Lunedì diceva di aver abitato dodici anni al Quarticciolo, lui romano de Roma, aveva bazzicato Silvio er paninaro, che in realtà nei panini ce metteva la droga.
Martedì, aveva vinto un concorso di poesia a Parigi, primo premio un milione di lire tondo tondo, con cui s’era comprato una Uno Turbo sedici valvole, usata.
Mercoledì, si era bucato con una scimmia di sei anni con Astrid, una ex modella belga, con cui aveva fatto anche un figlio, che il giovedì si chiamava Marco, il venerdì Vittorio, come suo padre.
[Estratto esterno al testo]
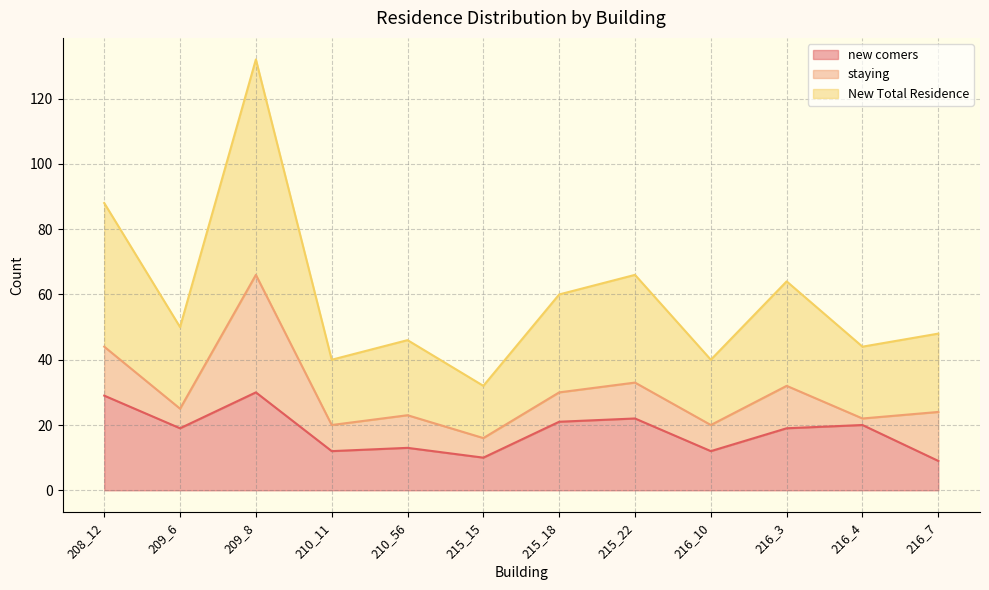

What is the value of the New Total Residence point at the 8th from the left?

33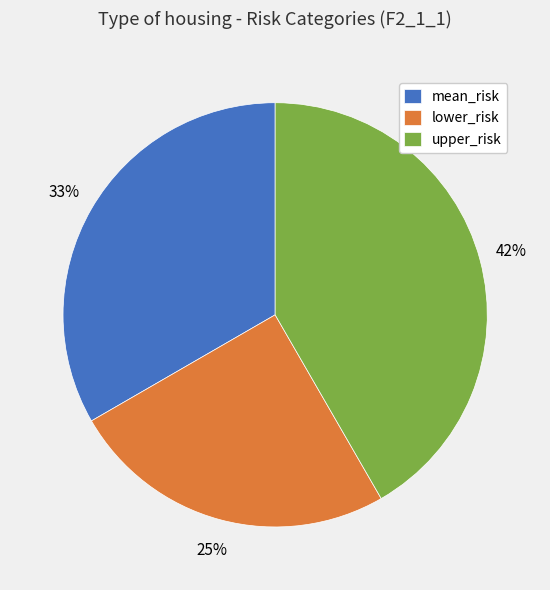

How many slices are in this pie chart?

3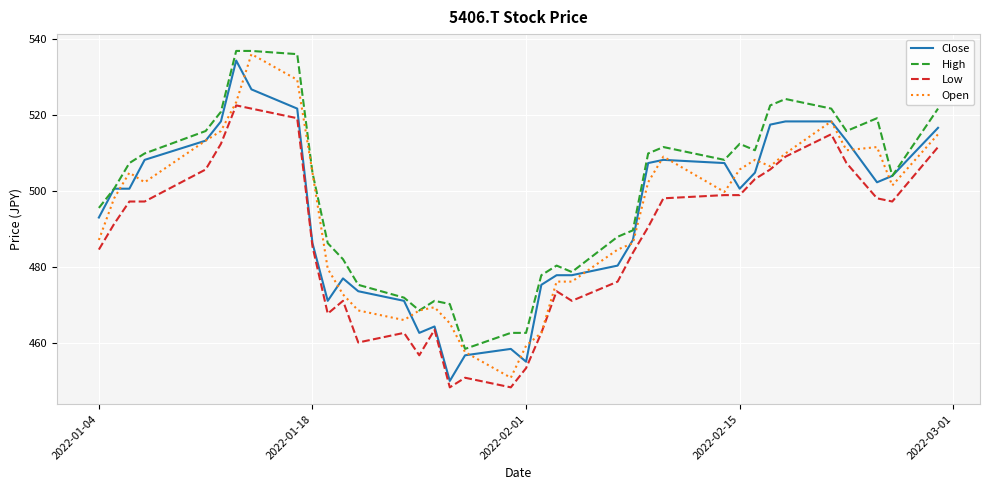

True or false: High and Low cross at least once.

False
Astrid la settimana dopo era diventata Penelope, una cantante greca, con cui rubava motorini in adolescenza.
“ Ci fosse uno di voi stronzi che m’è venuto a trovare in ospedale!” Se ne usciva sempre, alimentando un certo astio per i sui colleghi, ed io che stavo nel calderone degli odiati, mi salvavo giusto per quei passaggi. Provavo a stemperare la cosa dicendogli che il coma gli aveva fatto notare la differenza tra colleghi e amici, ma ormai una linea marcata di disprezzo s’era ben definita, psicofarmaci e alcol avevano fatto il resto.
Nel suo profondo, un po’ reietto, un po’ sfigato stava covando la sua vendetta.
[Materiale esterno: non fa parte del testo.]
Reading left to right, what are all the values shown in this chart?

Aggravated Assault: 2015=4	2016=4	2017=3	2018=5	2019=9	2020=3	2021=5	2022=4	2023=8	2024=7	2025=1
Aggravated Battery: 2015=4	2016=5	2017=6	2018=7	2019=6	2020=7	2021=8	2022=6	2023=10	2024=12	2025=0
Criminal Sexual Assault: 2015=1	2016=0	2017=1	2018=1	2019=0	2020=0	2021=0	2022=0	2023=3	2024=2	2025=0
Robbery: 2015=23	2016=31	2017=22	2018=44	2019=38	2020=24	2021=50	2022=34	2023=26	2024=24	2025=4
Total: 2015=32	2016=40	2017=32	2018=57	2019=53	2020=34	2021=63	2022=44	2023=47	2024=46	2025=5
Pablo non aveva il cellulare; passavo sotto casa sua e, nonostante fosse molto presto, dovevo clacsonare e lui scendeva. Quel giorno era particolare, mi aveva chiesto di passare dal cornettaro acca ventiquattro perché voleva offrire la colazione a tutti i colleghi. E sfoggiando una mezza piotta ancora calda di bancomat, era sparito sulla discesa ripida del garage a pagamento di viale Roma, una di quelle serrande era già tirata su e faceva luce sulle altre, quasi sempre chiuse.
“Quanti cornetti ci posso comprare con cinquanta euro?” Tornò in macchina con due cartoni pieni fino all’orlo: ciambelle, bombe, trecce, danesi, maritozzi, tutti diversi, e ad ognuno dei suoi colleghi ne aveva assegnato uno, segnandoselo nella mente. Sapeva quale dare a Nicolina e quale a Gilberto. Mi guardò avvertendomi che io e lui avremmo mangiato un tramezzino, se lo sarebbe fatto preparare in mensa, tonno e pomodoro, e che in nessun modo avrei dovuto avventarmi sui cornetti.
Si mise sul sedile dietro ad armeggiare coi cartoni stracolmi di quel ben di dio. E, frugandosi nelle tasche come fossero vecchi cassetti pieni di polvere, tirò fuori una scatola di Mannitolo. Un lassativo con cui di solito ci tagliano la cocaina, ma abbastanza efficace da mandare tutti quanti i suoi colleghi dritti al bagno, e cominciò a sbriciolare pasticca dopo pasticca, spolverandolo sulle paste come zucchero a velo. Un colpo perfetto.
Alle nove entrò in scena. “Amici, sapete che in questo lungo periodo i cui sono mancato ho avuto dei problemini di salute non indifferenti, ma volevo festeggiare insieme a voi il mio ritorno alla vita!” Inscenando anche una finta commozione. Applausi scroscianti. E come belve si fiondarono sui due cartoni bianchi, ringraziandolo con finto interesse e qualche pacca sulla spalla.
Io mi godetti la scena seduto su una catasta di Epal, facendo finta di aver cominciato una dieta ferrea. Il suo piano era compiuto. Tempo mezz’ora la produzione s’era dovuta fermare. Tutti in fila al bagno o piegati su stessi che battevano i piedi in attesa del loro turno. I più impavidi riempirono di merda le siepi che circondavano il parcheggio. Patrizia era svenuta per le coliche. Ciacci tremava tutto.
Pablo era felicissimo e anche lui, goffamente, faceva finta di star male. Diede la colpa al pasticcere. “Avrà usato delle uova marce quell’infame, mo quando stacco gli vado a ribaltare il locale!”
Dopo un’ora l’azienda aveva deciso di mandarci tutti a casa. Epidemia di gastroenterite e giornata pagata.